### What is required
With the material below, print exactly the lines between the line holding "377 195 8.87" and the line holding "292 348 4.04", inclusive. Add nothing else.

### Data supplied
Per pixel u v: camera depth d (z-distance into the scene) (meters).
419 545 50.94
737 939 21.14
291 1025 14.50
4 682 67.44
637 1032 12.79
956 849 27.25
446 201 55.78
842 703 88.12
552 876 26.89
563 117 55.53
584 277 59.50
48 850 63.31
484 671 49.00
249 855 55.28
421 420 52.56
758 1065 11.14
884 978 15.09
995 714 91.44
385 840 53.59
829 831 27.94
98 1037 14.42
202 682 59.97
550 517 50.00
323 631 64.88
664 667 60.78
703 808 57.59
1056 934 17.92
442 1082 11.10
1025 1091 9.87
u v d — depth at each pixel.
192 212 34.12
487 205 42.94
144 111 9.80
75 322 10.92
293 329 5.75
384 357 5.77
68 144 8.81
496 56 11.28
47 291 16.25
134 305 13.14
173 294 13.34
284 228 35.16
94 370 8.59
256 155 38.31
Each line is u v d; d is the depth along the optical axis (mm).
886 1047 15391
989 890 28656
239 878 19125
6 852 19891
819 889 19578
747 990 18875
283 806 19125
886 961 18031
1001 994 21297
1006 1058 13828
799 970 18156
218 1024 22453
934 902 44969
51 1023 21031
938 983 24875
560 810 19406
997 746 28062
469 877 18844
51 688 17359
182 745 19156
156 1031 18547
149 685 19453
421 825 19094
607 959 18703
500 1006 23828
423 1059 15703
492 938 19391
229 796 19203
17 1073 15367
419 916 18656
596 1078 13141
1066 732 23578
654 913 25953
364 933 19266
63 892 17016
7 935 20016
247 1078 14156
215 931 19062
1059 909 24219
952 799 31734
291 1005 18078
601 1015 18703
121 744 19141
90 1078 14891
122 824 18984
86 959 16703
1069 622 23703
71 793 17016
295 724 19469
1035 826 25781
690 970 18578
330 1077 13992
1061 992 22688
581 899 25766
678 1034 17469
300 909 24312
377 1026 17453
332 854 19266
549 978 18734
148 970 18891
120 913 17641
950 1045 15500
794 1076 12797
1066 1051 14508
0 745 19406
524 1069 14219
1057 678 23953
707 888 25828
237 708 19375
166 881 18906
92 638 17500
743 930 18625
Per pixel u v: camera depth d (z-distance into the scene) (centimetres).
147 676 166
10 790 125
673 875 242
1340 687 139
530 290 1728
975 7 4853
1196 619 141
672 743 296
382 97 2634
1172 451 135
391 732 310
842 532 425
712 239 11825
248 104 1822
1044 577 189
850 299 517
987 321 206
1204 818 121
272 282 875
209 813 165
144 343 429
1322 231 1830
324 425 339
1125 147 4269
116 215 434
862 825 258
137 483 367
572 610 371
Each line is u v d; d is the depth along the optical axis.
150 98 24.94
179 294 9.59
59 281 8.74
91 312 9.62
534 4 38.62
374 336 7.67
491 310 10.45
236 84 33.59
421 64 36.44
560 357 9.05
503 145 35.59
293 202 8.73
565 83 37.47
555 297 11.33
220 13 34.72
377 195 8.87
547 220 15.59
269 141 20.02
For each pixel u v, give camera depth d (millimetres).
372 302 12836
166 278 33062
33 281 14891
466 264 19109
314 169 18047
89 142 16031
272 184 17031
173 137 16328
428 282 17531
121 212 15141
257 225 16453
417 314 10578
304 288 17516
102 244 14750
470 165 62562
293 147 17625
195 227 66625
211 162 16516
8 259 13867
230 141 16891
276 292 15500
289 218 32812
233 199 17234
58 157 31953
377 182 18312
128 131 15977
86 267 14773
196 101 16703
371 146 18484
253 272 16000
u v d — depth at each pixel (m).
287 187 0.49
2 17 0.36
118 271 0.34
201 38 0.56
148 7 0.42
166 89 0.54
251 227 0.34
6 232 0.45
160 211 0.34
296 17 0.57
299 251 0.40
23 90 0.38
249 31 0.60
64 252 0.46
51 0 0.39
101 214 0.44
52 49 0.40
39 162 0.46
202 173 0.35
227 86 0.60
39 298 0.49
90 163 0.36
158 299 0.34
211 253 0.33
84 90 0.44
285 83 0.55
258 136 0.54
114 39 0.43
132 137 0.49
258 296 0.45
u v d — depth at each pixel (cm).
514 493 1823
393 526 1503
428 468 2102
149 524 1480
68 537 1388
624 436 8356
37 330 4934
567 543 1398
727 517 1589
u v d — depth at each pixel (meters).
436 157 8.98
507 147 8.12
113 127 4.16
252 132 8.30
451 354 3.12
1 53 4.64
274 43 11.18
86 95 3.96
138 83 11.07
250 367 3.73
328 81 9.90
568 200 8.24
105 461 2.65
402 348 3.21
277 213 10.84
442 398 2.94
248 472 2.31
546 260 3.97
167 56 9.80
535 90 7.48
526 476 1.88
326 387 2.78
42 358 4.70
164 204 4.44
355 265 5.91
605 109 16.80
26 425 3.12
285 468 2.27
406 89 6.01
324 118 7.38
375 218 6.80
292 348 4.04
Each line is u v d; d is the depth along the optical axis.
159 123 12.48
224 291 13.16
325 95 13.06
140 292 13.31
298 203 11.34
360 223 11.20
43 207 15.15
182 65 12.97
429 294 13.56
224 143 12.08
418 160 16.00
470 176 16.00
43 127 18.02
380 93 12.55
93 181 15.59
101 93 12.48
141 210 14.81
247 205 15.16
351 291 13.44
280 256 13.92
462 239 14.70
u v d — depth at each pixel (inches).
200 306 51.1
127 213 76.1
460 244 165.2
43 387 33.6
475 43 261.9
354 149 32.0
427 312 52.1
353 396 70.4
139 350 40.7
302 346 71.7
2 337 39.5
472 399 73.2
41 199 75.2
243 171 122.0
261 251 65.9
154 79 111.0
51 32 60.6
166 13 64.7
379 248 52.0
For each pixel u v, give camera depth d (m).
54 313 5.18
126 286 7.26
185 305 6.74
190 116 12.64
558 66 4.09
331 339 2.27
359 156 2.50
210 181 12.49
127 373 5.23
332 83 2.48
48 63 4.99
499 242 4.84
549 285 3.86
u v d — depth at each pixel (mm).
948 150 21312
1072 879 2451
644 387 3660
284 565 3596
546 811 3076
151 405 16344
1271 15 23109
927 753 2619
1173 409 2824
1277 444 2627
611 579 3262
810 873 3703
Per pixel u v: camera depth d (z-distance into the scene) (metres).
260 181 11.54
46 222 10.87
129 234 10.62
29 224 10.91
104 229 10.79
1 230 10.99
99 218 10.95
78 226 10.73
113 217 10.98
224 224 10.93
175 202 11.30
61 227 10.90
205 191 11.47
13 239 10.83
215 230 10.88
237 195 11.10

### Output for this exercise
377 195 8.87
547 220 15.59
269 141 20.02
For each pixel u v, give camera depth d (millimetres).
372 302 12836
166 278 33062
33 281 14891
466 264 19109
314 169 18047
89 142 16031
272 184 17031
173 137 16328
428 282 17531
121 212 15141
257 225 16453
417 314 10578
304 288 17516
102 244 14750
470 165 62562
293 147 17625
195 227 66625
211 162 16516
8 259 13867
230 141 16891
276 292 15500
289 218 32812
233 199 17234
58 157 31953
377 182 18312
128 131 15977
86 267 14773
196 101 16703
371 146 18484
253 272 16000
u v d — depth at each pixel (m).
287 187 0.49
2 17 0.36
118 271 0.34
201 38 0.56
148 7 0.42
166 89 0.54
251 227 0.34
6 232 0.45
160 211 0.34
296 17 0.57
299 251 0.40
23 90 0.38
249 31 0.60
64 252 0.46
51 0 0.39
101 214 0.44
52 49 0.40
39 162 0.46
202 173 0.35
227 86 0.60
39 298 0.49
90 163 0.36
158 299 0.34
211 253 0.33
84 90 0.44
285 83 0.55
258 136 0.54
114 39 0.43
132 137 0.49
258 296 0.45
u v d — depth at each pixel (cm).
514 493 1823
393 526 1503
428 468 2102
149 524 1480
68 537 1388
624 436 8356
37 330 4934
567 543 1398
727 517 1589
u v d — depth at each pixel (meters).
436 157 8.98
507 147 8.12
113 127 4.16
252 132 8.30
451 354 3.12
1 53 4.64
274 43 11.18
86 95 3.96
138 83 11.07
250 367 3.73
328 81 9.90
568 200 8.24
105 461 2.65
402 348 3.21
277 213 10.84
442 398 2.94
248 472 2.31
546 260 3.97
167 56 9.80
535 90 7.48
526 476 1.88
326 387 2.78
42 358 4.70
164 204 4.44
355 265 5.91
605 109 16.80
26 425 3.12
285 468 2.27
406 89 6.01
324 118 7.38
375 218 6.80
292 348 4.04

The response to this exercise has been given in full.